PROBLEM STATEMENT = Copy out the lines of the listing from the very first one through the line holding "promovendo a história, os museus e a...", including both ends.

Collected data entries =
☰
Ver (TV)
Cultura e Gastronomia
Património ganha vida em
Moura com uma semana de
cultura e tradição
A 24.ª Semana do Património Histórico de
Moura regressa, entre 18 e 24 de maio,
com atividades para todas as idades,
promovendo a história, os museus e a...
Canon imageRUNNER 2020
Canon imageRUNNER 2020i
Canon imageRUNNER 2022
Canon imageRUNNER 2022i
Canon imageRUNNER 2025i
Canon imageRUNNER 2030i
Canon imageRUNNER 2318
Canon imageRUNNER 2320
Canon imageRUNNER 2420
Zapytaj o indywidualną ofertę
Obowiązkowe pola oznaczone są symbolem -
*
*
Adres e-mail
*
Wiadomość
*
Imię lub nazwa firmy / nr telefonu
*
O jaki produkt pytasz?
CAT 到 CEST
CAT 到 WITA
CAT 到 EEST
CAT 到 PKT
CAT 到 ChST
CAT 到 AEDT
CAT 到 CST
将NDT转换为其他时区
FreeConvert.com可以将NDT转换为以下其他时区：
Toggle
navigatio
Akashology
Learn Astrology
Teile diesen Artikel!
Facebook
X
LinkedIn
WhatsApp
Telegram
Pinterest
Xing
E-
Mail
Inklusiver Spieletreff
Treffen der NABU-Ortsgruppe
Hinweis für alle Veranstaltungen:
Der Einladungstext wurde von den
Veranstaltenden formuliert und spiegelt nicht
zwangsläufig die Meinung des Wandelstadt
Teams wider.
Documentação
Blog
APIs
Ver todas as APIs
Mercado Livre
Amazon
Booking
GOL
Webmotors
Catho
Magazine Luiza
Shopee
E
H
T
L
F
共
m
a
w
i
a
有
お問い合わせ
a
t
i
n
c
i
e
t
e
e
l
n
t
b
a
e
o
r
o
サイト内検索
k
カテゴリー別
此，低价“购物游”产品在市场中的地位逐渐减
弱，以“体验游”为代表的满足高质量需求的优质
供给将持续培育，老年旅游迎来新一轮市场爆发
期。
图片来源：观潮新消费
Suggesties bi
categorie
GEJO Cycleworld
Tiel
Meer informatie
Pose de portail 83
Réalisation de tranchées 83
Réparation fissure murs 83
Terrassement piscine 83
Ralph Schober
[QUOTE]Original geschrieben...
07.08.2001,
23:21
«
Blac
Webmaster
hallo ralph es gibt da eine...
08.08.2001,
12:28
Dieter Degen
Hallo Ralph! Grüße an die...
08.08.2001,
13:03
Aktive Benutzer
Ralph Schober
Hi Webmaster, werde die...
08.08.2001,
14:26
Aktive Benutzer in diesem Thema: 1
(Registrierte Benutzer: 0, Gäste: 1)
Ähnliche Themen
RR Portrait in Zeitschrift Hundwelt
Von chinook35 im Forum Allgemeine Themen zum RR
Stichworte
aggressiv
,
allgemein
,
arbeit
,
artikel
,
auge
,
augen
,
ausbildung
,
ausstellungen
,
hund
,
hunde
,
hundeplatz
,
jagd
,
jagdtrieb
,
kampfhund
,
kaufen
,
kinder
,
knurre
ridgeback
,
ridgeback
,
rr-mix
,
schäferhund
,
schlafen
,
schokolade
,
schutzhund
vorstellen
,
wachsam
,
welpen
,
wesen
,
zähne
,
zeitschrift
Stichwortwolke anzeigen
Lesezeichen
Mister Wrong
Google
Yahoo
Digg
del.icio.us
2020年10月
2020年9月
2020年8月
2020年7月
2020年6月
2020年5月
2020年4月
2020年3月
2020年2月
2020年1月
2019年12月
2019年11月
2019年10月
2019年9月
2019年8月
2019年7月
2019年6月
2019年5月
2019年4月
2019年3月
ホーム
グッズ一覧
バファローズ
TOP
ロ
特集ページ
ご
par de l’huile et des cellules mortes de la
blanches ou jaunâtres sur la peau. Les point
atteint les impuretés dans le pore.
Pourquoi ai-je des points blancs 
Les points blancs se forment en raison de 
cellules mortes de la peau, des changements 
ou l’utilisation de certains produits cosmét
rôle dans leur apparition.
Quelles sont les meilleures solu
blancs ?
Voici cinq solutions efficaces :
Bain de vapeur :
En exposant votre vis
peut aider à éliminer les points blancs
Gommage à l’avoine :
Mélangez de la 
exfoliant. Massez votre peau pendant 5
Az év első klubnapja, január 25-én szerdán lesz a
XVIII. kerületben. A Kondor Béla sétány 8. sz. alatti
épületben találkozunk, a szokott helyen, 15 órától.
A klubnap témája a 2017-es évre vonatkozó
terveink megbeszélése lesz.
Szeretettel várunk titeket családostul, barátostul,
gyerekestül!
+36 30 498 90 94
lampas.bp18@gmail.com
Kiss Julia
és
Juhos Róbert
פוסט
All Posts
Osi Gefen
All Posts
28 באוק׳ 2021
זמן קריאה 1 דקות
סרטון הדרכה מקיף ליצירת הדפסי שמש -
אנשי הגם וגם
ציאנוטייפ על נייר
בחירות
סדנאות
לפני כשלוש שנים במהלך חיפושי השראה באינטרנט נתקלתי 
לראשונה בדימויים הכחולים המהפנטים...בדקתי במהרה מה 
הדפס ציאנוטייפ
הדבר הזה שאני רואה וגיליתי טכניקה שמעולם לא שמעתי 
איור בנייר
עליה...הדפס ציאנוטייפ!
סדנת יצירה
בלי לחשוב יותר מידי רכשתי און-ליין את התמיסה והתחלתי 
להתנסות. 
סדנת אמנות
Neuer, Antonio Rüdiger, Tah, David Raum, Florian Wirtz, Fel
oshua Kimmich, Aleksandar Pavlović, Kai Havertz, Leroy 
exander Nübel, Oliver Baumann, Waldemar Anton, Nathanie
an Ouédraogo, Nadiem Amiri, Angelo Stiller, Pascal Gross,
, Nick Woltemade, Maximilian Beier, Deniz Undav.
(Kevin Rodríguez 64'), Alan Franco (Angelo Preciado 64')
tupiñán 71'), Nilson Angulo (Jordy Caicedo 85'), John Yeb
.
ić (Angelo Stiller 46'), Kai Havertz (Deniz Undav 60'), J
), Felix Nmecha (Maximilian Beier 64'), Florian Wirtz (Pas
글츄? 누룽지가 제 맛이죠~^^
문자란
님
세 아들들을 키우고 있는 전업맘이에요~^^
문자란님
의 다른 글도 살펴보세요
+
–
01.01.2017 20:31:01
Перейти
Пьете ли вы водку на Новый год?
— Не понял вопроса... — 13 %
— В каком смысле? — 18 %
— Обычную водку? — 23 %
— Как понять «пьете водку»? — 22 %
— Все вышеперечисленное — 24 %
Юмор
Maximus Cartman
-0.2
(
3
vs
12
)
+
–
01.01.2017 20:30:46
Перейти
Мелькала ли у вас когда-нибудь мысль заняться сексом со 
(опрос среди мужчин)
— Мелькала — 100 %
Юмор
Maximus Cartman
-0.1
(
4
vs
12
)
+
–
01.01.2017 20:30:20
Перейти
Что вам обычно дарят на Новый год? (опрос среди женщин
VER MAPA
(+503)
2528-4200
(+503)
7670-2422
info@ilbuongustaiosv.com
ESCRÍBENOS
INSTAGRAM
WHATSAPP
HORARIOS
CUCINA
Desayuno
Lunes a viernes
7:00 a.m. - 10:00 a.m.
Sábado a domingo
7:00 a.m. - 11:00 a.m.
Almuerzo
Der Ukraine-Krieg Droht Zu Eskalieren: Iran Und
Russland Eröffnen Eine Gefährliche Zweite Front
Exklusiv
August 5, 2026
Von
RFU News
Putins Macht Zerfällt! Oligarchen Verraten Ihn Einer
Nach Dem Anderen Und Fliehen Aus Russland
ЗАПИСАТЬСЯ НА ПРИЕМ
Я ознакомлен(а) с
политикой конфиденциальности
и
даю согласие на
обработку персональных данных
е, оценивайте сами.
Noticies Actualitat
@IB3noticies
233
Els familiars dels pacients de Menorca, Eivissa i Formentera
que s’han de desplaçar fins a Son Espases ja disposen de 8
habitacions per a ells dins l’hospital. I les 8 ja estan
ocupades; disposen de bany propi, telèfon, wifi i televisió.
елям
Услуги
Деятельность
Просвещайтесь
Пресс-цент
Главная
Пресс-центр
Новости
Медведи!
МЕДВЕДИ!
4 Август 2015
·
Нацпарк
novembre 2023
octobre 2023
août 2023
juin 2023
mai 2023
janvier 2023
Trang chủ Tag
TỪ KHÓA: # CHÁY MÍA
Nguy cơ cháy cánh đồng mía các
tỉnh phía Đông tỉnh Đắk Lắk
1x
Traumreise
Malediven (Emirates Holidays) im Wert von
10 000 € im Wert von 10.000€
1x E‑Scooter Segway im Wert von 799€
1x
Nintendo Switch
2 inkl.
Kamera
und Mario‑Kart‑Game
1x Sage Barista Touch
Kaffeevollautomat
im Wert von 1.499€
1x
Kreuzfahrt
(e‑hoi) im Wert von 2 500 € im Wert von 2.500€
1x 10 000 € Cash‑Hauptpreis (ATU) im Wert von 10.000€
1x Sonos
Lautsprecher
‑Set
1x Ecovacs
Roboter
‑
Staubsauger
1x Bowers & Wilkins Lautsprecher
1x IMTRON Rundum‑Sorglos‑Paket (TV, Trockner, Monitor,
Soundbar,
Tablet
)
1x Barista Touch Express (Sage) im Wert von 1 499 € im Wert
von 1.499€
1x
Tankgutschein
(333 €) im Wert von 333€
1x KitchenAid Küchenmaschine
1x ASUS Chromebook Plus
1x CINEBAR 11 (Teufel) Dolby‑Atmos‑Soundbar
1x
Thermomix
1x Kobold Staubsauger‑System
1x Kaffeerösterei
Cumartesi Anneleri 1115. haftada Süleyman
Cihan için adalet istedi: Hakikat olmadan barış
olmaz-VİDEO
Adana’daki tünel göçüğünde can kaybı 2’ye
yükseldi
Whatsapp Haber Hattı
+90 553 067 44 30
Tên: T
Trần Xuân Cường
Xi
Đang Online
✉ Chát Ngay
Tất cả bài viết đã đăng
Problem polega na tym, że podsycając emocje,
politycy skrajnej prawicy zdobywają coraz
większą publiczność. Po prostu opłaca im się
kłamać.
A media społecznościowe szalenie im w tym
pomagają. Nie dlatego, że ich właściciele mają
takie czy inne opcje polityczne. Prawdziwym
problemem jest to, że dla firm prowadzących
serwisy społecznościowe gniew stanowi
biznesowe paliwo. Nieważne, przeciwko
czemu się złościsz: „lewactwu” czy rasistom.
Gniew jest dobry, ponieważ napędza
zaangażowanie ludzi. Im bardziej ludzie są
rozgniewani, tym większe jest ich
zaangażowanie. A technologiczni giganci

RESPONSE TO THE TASK =
☰
Ver (TV)
Cultura e Gastronomia
Património ganha vida em
Moura com uma semana de
cultura e tradição
A 24.ª Semana do Património Histórico de
Moura regressa, entre 18 e 24 de maio,
com atividades para todas as idades,
promovendo a história, os museus e a...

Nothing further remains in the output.